*ТРЕБОВАНИЕ 1*
Через что, согласно отрывку о Джоне Фильде, европейская музыкальная культура стала проникать в Москву в XVIII веке?
*ТРЕБОВАНИЕ 2*
Пожалуйста, перепишите из отрывка о Джоне Фильде часть от «Автор книги: Михаил» до «много веков назад.».
*ТРЕБОВАНИЕ 3*
Продолжите отрывок о Джоне Фильде, начав сразу после его последнего предложения.

*ЦИТИРУЕМЫЙ ОТРЫВОК*
******************************

Текст книги "Московские обыватели"
Автор книги: Михаил Вострышев
Жанры:
Биографии и мемуары
,сообщить о нарушении
Текущая страница: 9 (всего у книги 30 страниц)
Жизнь, похожая на длинный ноктюрн. Композитор, пианист и педагог Джон Фильд (Филд) (1782–1837)
В начале XIX века в Москве среди инструментальных ансамблей преобладали старинные народные музыкальные инструменты – гусли, гудки, сопелки, рожки, домры, барабаны, бубны, торбаны. Народная музыкальная культура существовала самостоятельно, не поддаваясь ни влиянию Запада, ни обычаям многое перенявшего у него русского дворянства. Живы были традиции, заложенные в народное музицирование много веков назад.
Европейская музыкальная культура стала проникать в Москву лишь в XVIII веке через крепостные театры и редких гастролеров.

******************************

*ИСХОДНЫЕ ДАННЫЕ*
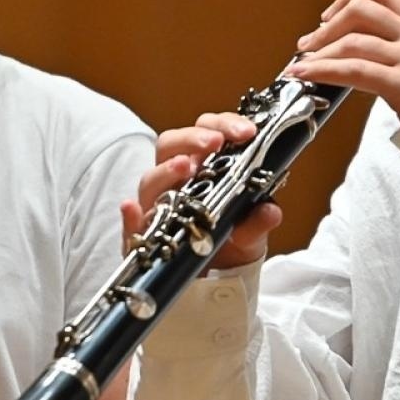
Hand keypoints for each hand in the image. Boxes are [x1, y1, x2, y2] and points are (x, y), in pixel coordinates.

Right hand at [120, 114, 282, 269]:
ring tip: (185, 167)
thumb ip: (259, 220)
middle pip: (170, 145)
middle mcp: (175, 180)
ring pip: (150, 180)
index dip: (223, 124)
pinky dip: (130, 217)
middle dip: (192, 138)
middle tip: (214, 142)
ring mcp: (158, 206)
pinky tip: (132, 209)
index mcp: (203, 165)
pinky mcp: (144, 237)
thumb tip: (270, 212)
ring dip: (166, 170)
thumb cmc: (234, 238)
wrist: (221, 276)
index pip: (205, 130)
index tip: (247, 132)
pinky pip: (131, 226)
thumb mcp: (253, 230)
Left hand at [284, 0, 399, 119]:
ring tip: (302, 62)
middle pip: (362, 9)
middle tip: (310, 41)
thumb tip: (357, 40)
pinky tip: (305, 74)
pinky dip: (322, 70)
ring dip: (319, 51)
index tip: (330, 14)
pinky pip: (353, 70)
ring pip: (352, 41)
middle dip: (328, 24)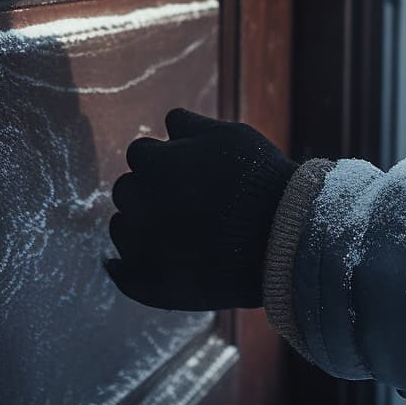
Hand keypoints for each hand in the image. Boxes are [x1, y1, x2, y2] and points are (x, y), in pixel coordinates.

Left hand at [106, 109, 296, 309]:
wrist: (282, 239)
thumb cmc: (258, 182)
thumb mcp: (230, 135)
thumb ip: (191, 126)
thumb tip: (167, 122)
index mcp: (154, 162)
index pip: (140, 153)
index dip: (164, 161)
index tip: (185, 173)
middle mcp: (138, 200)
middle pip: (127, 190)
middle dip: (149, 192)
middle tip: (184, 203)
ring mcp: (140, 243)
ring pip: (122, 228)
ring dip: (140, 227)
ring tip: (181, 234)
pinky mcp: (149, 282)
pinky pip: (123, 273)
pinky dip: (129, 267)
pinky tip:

******************************

*ПИСЬМЕННЫЙ ОТВЕТ 1*
Через крепостные театры и редких гастролеров.

*ПИСЬМЕННЫЙ ОТВЕТ 2*
Автор книги: Михаил Вострышев
Жанры:
Биографии и мемуары
,сообщить о нарушении
Текущая страница: 9 (всего у книги 30 страниц)
Жизнь, похожая на длинный ноктюрн. Композитор, пианист и педагог Джон Фильд (Филд) (1782–1837)
В начале XIX века в Москве среди инструментальных ансамблей преобладали старинные народные музыкальные инструменты – гусли, гудки, сопелки, рожки, домры, барабаны, бубны, торбаны. Народная музыкальная культура существовала самостоятельно, не поддаваясь ни влиянию Запада, ни обычаям многое перенявшего у него русского дворянства. Живы были традиции, заложенные в народное музицирование много веков назад.

*ПИСЬМЕННЫЙ ОТВЕТ 3*
В начале XIX века особенно славился по городу оркестр богатого московского домовладельца П. И. Юшкова. В 1820-х годах Первопрестольную время от времени стали навещать известные музыкальные виртуозы (скрипач К. Липинский, виолончелист Б. Ромберг). В каждой дворянской семье теперь считали обязательным учить детей музицировать на клавикордах (фортепьяно). Европейская музыка входила в моду, в городе открылось более десятка нотных лавок, из заграницы было выписано несколько тысяч учителей музыки. Большинство из них были весьма посредственными музыкантами.
И вот в Москву, по существу музыкальную провинцию, в 1821 году переселяется на постоянное жительство… великий Джон Фильд!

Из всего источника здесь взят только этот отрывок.